Thought another way, a hyperlink is a vote for a site. So, the more links leading to a particular Web site, the greater that site's importance.
Sites doing the linking are also judged by PageRank for their level of importance, creating a sort of majority rule among sites.
Google likes to see its role as hands off.
As the company's literature says: "There is no human involvement or manipulation of results, which is why users have come to trust Google as a source of objective information untainted by paid placement."
But as the basics of PageRank became widely known, the search engine became open to manipulation. Now Google uses ranking techniques well beyond its hyperlink basics. And that's where the controversy starts. Just how hands off is Google?
The company will say only that it uses more than 100 ranking methods beyond PageRank, such as analyzing the actual contents of a Web page.
"It's kind of a mix. We definitely are a lot more open than just about any other search engine. But it's also the case that we have moved beyond the basic things that you read about in the papers that we've published," Mr. Cutts said.
Much of this, he said, has to do with trying to fix core problems. "As we have time, as we have resources, we shut down various tricks, and those tricks stay pretty much shut down," he said.
One trick programmers have used is link farms, which are Web sites set up to do nothing but provide links to other sites, or link feedback, where one site agrees to link with another and the other reciprocates, and then both pages try to become more important in PageRank's eyes.

---*---

REQUIRED WORK:
1: According to the text on Google's search rankings, how many ranking methods beyond PageRank does the company say it uses?
2: Resume the text on Google's search rankings after its final sentence.

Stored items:
---*---

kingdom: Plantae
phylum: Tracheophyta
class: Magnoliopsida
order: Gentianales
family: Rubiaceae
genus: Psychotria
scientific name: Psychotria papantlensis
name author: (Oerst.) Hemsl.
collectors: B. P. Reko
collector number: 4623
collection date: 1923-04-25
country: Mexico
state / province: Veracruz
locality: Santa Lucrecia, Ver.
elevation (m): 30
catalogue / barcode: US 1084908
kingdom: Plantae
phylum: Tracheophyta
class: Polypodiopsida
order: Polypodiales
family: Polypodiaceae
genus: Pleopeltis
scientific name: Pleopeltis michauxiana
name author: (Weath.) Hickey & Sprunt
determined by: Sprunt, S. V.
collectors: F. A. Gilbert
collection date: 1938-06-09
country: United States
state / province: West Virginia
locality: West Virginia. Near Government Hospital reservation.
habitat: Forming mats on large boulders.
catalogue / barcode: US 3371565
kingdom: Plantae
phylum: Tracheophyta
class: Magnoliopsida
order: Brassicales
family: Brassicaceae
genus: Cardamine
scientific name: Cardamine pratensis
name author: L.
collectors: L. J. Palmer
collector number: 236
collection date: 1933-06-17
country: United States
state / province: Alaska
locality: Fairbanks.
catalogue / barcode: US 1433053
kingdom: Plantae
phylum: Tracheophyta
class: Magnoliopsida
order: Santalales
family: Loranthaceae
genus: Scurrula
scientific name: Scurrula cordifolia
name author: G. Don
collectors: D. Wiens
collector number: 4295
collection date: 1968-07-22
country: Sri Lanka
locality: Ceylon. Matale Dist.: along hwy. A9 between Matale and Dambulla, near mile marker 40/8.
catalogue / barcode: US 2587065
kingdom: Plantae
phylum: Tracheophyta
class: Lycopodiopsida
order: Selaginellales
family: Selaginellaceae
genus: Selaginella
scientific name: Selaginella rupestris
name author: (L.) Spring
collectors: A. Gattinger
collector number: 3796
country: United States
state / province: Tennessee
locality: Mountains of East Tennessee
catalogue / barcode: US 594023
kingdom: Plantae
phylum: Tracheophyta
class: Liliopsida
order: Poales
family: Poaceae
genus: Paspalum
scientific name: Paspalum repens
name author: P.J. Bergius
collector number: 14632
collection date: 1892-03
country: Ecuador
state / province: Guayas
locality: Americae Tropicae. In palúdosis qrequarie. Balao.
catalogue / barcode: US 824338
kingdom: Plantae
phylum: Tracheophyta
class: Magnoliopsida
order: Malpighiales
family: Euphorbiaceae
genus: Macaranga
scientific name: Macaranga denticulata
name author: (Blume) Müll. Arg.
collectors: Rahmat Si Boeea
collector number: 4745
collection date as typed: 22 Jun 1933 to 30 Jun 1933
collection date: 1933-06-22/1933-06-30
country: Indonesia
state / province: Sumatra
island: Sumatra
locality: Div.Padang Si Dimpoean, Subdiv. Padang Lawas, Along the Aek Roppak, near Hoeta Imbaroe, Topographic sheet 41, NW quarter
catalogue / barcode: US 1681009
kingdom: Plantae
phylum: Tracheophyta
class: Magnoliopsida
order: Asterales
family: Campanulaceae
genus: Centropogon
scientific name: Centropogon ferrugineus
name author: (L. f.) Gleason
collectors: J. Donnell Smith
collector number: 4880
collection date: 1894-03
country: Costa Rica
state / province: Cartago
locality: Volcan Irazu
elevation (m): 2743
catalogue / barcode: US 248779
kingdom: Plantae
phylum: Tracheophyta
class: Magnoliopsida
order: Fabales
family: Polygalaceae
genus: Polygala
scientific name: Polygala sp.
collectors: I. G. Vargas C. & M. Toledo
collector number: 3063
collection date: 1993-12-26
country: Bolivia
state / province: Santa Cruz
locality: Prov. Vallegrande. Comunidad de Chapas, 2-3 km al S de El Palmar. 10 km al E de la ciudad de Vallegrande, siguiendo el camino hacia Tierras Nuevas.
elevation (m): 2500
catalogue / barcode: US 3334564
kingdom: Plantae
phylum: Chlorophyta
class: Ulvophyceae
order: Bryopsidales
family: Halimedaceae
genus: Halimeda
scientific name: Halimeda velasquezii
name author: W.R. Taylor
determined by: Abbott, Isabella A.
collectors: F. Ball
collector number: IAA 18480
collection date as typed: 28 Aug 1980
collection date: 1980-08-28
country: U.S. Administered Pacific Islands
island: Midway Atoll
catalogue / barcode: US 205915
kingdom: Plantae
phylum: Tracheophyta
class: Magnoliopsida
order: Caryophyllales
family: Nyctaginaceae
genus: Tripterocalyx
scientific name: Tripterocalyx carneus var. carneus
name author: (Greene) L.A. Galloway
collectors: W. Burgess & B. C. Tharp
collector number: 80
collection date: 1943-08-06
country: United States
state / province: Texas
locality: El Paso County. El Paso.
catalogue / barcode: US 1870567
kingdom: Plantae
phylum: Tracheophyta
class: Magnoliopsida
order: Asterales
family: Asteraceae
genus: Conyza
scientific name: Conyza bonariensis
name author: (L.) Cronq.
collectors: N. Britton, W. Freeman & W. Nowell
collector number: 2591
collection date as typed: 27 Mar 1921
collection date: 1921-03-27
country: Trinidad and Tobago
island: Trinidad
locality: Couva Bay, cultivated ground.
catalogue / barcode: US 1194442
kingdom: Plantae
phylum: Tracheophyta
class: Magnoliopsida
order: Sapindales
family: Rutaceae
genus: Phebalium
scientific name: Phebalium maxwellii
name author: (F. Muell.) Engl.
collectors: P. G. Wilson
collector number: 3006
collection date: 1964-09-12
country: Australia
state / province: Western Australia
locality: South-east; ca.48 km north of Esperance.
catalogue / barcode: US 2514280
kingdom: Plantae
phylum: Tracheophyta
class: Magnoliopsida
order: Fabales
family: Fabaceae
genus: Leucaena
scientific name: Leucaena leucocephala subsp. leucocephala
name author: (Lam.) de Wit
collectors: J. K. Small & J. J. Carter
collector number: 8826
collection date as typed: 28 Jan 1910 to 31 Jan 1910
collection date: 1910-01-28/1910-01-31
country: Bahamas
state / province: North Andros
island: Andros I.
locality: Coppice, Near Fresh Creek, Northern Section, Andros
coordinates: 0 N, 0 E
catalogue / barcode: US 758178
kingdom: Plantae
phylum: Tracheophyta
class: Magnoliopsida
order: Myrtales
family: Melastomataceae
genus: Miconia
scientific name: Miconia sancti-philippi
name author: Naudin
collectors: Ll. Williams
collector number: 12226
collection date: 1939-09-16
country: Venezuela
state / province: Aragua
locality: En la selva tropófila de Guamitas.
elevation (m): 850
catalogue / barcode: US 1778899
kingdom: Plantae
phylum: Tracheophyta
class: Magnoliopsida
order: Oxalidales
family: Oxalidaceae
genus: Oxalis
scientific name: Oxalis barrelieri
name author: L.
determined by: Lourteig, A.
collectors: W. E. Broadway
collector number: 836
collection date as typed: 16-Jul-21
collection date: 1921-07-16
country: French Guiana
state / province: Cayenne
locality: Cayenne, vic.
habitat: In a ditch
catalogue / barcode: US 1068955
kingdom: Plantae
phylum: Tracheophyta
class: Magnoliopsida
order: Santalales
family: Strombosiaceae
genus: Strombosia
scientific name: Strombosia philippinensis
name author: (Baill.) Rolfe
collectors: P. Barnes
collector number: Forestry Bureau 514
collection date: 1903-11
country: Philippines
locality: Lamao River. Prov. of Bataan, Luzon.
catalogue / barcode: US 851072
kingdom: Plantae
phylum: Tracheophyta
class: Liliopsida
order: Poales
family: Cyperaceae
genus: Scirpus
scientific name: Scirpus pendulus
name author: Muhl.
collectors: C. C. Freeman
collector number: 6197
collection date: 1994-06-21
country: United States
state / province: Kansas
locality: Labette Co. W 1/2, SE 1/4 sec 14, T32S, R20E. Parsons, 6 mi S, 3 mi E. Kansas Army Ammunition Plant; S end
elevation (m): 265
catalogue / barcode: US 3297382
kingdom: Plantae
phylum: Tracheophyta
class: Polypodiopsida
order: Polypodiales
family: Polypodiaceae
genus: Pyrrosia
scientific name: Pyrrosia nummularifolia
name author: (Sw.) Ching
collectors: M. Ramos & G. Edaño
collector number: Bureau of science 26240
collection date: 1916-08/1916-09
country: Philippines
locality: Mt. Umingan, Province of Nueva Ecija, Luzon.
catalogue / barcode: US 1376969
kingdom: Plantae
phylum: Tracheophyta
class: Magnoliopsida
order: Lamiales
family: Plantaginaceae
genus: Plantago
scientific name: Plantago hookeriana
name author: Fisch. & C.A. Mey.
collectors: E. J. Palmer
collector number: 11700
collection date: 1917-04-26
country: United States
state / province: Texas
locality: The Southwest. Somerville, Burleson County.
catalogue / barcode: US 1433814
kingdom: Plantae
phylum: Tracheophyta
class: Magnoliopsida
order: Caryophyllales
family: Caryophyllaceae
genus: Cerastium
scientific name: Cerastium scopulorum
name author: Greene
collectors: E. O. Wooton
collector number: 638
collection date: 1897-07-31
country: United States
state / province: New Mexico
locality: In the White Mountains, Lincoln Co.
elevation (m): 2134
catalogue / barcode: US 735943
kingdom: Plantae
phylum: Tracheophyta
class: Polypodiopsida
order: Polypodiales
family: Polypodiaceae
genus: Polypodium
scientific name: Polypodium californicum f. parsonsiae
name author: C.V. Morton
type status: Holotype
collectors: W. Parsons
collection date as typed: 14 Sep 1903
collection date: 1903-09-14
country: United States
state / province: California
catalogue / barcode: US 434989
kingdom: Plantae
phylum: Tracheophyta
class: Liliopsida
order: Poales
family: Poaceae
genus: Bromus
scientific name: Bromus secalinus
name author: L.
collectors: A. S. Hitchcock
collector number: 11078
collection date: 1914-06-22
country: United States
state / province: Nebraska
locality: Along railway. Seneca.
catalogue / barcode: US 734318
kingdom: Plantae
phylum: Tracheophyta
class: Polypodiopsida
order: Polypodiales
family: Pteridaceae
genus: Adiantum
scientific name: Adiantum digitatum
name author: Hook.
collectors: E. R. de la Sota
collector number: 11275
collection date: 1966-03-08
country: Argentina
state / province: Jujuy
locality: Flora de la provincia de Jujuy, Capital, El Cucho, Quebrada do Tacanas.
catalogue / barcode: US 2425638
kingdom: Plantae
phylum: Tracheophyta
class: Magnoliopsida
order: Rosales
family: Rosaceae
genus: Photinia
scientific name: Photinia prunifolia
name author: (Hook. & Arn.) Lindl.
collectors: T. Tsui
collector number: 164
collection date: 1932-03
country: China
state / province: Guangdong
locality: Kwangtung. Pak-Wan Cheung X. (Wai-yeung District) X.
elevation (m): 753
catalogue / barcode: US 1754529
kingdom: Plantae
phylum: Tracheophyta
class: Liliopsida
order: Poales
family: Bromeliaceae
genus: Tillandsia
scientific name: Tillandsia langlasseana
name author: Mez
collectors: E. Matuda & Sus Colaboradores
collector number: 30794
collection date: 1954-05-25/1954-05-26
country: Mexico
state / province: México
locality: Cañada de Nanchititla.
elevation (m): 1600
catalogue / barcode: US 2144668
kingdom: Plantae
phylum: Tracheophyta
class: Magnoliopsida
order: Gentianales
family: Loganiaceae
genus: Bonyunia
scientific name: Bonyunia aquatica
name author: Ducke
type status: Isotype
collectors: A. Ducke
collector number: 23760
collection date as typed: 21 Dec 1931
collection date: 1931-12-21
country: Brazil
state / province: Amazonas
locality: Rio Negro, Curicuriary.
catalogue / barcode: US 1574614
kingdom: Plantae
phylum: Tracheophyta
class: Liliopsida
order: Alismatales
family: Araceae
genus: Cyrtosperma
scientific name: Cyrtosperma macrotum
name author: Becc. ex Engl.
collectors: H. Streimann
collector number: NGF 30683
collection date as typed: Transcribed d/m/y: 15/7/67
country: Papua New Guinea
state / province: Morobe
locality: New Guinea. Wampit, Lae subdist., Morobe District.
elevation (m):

---*---

RESULTS IN ORDER:
1: More than 100.

2:
"It's sort of like an arms race. They come out with some sort of link farm that works; we fight it. They come out with something else, and we fight that," Google spokesman Tim Armstrong said.
But some have found other ways to benefit from Google's system. SearchKing Inc., an Oklahoma City-based Internet portal company, has a service that sells advertising space on Web sites that have a high search rank.
For $199 (U.S.), an advertiser can buy a five-word ad with a link on the site with a high level of importance of eight out of 10 in PageRank's eyes.
Most important, the ad can help to boost the advertiser's site by establishing a link back to it from the PageRank of eight site -- so the advertiser not only gets a widely seen ad, but also a higher Google search ranking. An ad on a site with a PageRank of five goes for only $29.
"Maybe the Net needs to be told what and how to link and maybe the people that should do the telling are Google, but that isn't how the Net was built and that isn't freedom," Bob Massa, who runs SearchKing, says in a statement on his Web site.
He is one of those who feels trampled by Google, even though he has built much of his business around the search engine. In October, his company filed a lawsuit against Google. The suit contends Google deliberately lowered SearchKing's rank of importance after it launched its ad service, and this also hurt other sites connecting to SearchKing, the company said.
A spokesman for Google would not comment on the lawsuit but said the company sometimes changes its programs to improve overall search quality "and, in some cases, the modifications do result in changes to the site rankings."
Another criticism is that PageRank has a bias toward established, popular sites to the disadvantage, some believe, of newer sites.
"Google is so important to the Web these days that it probably ought to be a public utility," said Daniel Brandt who operates a Google-suspicious site (http://www.google-watch.org).
Google counters that its search programs do take into account the age of a hyperlink and the importance of other pages doing the linking to reduce the chances of new Web sites getting lost in the shuffle.
Many would like to know much about just how Google's technology determines what's important and what's not, what's manipulative and what's legitimate. But Google isn't telling.